Making Automatic Intervention Decisions Using Machine LearningMachine learning models are increasingly deployed to make automated decisions. Large-scale examples include targeting online advertisements, targeting retention incentives to customers who are at high risk for attrition, and making online recommendations. While these tasks are typically modeled as predictive problems, their underlying goal is often to improve an outcome by means of an intervention. For example, in many advertising settings, the goal is not to target ads to people who will purchase after seeing the ad, but to target people for whom the ad will lead them to purchase. So, instead of simply predicting the outcome, for tasks such as these we ideally would like to estimate whether an individual’s outcome can be changed with an intervention.
An increasingly popular approach to make this type of decisions is to use machine learning models to estimate intervention effects, and then use the models to make intervention decisions automatically. However, estimating intervention effects and making intervention decisions are not the same thing. As an example, suppose that some firm is willing to send an offer to customers for whom it increases the probability of purchasing by at least 1%. Then, precisely estimating intervention effects is desirable but not necessary; the only concern is identifying those individuals for whom the effect is greater than 1%. Importantly, overestimating (underestimating) the effect has no bearing on decision making when the focal individuals have an effect greater (smaller) than 1%.
My research shows that estimates of intervention effects are important for making decisions only to the extent that they help to classify individuals according to their preferred interventions. My dissertation project reveals three critical implications that this has for modeling and decision making:
- We should carefully consider the objective function of the machine learning algorithm used to learn targeting models, and if possible, it should optimize for accurate decisions rather than for accurate effect-size estimation. Thus, a practitioner using a machine learning algorithm that is geared toward accurately estimating effects (as most are) may be making a mistake. In the context of music recommendation systems at Spotify, my research shows that learning models by optimizing for intervention decisions can increase user engagement by 28% more than learning models by optimizing for intervention effects.
- Biases in the data generating process do not affect decision making in the same way as effect estimation.
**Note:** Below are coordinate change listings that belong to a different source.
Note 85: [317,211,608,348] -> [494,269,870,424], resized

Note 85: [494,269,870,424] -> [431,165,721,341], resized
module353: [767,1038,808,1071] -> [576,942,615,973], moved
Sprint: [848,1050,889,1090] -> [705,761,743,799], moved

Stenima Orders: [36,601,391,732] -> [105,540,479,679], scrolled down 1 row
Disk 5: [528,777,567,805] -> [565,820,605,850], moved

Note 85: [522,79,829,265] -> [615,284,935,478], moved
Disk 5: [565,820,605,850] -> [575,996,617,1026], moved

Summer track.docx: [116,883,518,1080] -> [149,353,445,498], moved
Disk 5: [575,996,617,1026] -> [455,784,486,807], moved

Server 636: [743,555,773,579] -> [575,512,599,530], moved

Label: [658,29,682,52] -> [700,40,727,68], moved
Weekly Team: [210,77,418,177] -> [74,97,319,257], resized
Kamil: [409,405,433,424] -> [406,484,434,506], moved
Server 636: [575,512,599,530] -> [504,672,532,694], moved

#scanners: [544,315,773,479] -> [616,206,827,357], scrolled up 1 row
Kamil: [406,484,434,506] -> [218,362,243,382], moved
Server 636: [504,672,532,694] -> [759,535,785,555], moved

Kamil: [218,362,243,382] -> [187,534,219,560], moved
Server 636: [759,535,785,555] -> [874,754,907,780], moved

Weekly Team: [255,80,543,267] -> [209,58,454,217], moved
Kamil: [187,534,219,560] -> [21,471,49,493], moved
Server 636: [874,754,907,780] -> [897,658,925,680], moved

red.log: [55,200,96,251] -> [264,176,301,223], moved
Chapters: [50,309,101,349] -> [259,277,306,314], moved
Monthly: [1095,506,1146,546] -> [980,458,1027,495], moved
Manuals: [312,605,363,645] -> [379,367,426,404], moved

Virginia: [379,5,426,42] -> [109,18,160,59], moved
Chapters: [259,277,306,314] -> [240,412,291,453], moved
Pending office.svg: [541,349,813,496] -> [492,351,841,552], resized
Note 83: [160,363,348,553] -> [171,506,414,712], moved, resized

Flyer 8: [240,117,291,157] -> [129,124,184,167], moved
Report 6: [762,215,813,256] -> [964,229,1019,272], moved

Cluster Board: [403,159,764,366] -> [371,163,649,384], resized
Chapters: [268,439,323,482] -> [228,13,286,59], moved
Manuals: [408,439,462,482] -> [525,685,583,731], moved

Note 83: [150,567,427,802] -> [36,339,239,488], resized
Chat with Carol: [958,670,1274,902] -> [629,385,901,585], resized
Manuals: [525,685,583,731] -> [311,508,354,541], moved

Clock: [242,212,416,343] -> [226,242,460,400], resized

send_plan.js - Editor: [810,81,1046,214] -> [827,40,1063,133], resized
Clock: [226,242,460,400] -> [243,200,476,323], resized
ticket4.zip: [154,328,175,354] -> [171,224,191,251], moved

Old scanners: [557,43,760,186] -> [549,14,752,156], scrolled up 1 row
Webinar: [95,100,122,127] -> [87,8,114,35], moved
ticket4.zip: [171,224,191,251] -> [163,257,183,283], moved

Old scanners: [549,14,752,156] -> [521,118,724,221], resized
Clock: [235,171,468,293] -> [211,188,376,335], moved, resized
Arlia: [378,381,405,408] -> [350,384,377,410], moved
The upshot is that biased data may be just as good as unbiased data when the goal is to learn models for automated decision making. This is an encouraging insight given that acquiring unbiased data for modeling can be quite costly and often simply impracticable. Furthermore, even when there is unbiased data available—for example, from a randomized controlled trial—often there is much more biased data, so there is a bias/variance tradeoff to be considered.
- Causal statistical modeling may not be necessary at all to support intervention decisions, because there may be some proxy target variable to determine good candidates for the interventions. For example, my research shows that targeting ads based on the likelihood of a purchase (the proxy) can work very well when the goal is to increase purchases, meaning that it is possible to make good targeting decisions even without any data on how people actually behave when targeted with the ad. This also helps to explain at least one broad common marketing practice that seems “wrong” at first blush—the widespread use of non-causal models for targeting interventions.